Excerpt to read »
§ §

In 2016, I spent 10 months backpacking through mainland China and almost immediately tired of the big cities that—to be honest—all looked the same to me.
I thought northwestern China would be a good place to explore. An online search for “trekking” and “Gansu province” brought me down a rabbit hole of options. At the other end was a website for horse trekking in Langmusi.
With resolve and a little bit of luck, a friend and I made it to the base of Langmusi, 9,800 feet above sea level.
Langmusi is a tiny alpine town straddling the border of Sichuan and Gansu. Although it’s in mainland China proper, its inhabitants are mostly Tibetan.
As is typical in towns like this, the Chinese presence is undeniable. Giant Chinese flags flank the roads, and every single monastery tour likes to emphasize that Chinese investment is what made their existence possible.
When traveling to remote and unfamiliar places, there are generally two modes of thinking a person can adopt: that people are inherently selfish and just want money, or that the world is good and people are capable of generosity with no ulterior motives.
They’re not mutually exclusive, and each school of thought has its pitfalls when taken to an extreme.
We found ourselves confronted with these two options at the town’s Sertri Monastery, when an elderly Tibetan woman came up to us, her arms outstretched with traditional beaded necklaces.
“I think she just wants our money,” my travel companion Natalie said, narrowing her eyes at the woman in front of us. “She’s trying to sell us stuff. Her necklace.”
She was holding a long strand of brown beads accented with the occasional drop of turquoise and coral. The other hand was pointing furiously at the verdant hill up ahead. It was so steep that we couldn’t see where it led.
“I think those are just her prayer beads,” I replied sternly, taken aback by my own defensiveness. “I think we should just follow her. It’s not like we have anything else better to do.”
The woman shouted something at us in Tibetan.
“Okay, okay,” I responded in Mandarin, trying my best to assure her that I understood, even though I fully didn’t. “We will follow you,” I said, assuming that was what she asked for.
Apparently satisfied with my answer, the woman began leading us on a dirt path up the hill.
Natalie and Christian, a German friend that we met at a hostel the day before, both conceded. They were reluctant and a bit wary.
The woman wore a white blouse with faint patterned roses. Wrapped around her waist was a thick, navy Tibetan robe dripping with hand-stitched flowers and bold red lines at the edges. She smelled distinctly of yak and butter, and had an array of turquoise and pink coral necklaces draped around her neck.
Pink coral, which was brought over to Tibet from the Mediterranean via the Silk Road, is a precious commodity worth its weight in gold. For Tibetans, it’s an amulet for warding off negativity.
Our group struggled to keep pace with the Tibetan woman. The air was thin at 9,800 feet above sea level. Eventually, a couple of other tourists passed us. Our guide stopped and pulled off another one of her necklaces—a bright pink one—and shouted at the new tourists.
Natalie was right. She was trying to sell us the necklaces.

§ §

Given data »
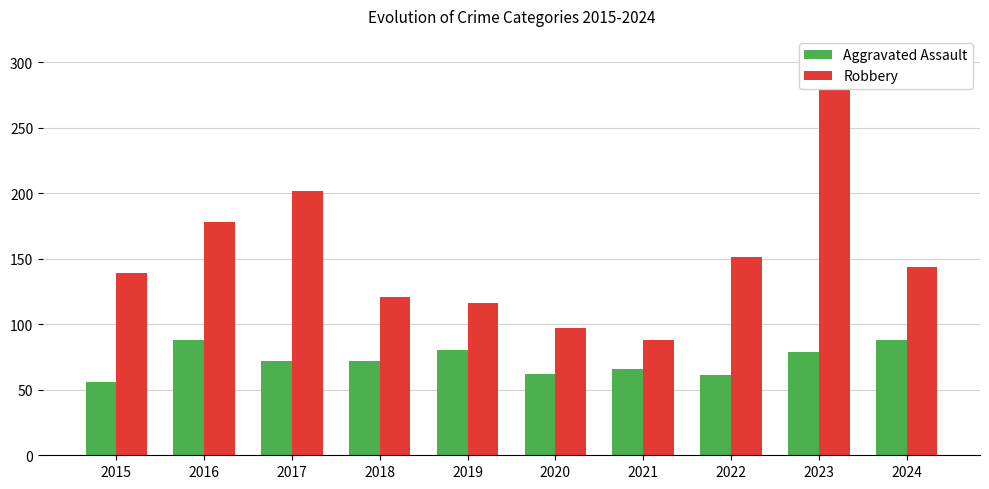

What is the difference between the maximum and second lowest values in the Aggravated Assault series?

27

§ §

The problem »
In the account of the trip to Langmusi, the town straddles the border of which two provinces? The material has no part in this.

Answer area »
Sichuan and Gansu.